[DATASET CONTENT Boundary: Start]

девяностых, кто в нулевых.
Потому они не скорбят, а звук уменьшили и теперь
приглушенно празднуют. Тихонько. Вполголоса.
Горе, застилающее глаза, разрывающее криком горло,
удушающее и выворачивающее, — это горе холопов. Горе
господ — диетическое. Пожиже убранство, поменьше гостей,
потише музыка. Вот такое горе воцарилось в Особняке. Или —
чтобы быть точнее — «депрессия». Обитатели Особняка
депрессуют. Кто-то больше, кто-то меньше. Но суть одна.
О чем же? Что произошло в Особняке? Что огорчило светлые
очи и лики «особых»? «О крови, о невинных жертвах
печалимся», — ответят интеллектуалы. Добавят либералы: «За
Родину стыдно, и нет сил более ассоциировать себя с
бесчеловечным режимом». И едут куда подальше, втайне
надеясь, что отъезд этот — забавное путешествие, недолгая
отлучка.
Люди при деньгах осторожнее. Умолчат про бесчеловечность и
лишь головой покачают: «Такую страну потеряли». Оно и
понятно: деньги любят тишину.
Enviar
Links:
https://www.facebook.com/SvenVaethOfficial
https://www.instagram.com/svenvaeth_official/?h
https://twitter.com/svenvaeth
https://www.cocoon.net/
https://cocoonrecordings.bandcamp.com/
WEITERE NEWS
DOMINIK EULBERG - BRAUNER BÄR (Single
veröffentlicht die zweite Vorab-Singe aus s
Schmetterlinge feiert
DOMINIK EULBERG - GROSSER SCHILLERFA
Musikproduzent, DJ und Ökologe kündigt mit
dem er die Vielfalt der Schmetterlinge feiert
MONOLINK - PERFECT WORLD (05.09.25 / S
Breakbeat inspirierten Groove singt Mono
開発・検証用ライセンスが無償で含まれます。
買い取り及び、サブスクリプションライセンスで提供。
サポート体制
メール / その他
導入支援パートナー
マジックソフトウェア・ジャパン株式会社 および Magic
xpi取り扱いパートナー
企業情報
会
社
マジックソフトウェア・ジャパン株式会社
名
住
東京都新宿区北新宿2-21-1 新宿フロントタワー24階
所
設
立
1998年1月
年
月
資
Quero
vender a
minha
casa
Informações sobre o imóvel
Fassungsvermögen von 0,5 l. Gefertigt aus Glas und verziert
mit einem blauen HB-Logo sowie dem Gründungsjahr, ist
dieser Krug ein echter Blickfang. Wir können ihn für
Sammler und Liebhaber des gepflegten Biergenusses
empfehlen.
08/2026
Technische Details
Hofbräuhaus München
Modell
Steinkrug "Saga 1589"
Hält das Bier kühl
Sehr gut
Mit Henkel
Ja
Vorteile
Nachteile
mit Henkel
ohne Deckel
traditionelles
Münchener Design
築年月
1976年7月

[DATASET CONTENT Boundary: End]

→ **THE TASK**
Among the entries above, the line containing "депрессуют. Кто-то больше, кто-то", the line containing "WEITERE NEWS", and all lines between them are to be restated word for word; nothing else belongs in the reply.

→ **FINISHED TASK**
депрессуют. Кто-то больше, кто-то меньше. Но суть одна.
О чем же? Что произошло в Особняке? Что огорчило светлые
очи и лики «особых»? «О крови, о невинных жертвах
печалимся», — ответят интеллектуалы. Добавят либералы: «За
Родину стыдно, и нет сил более ассоциировать себя с
бесчеловечным режимом». И едут куда подальше, втайне
надеясь, что отъезд этот — забавное путешествие, недолгая
отлучка.
Люди при деньгах осторожнее. Умолчат про бесчеловечность и
лишь головой покачают: «Такую страну потеряли». Оно и
понятно: деньги любят тишину.
Enviar
Links:
https://www.facebook.com/SvenVaethOfficial
https://www.instagram.com/svenvaeth_official/?h
https://twitter.com/svenvaeth
https://www.cocoon.net/
https://cocoonrecordings.bandcamp.com/
WEITERE NEWS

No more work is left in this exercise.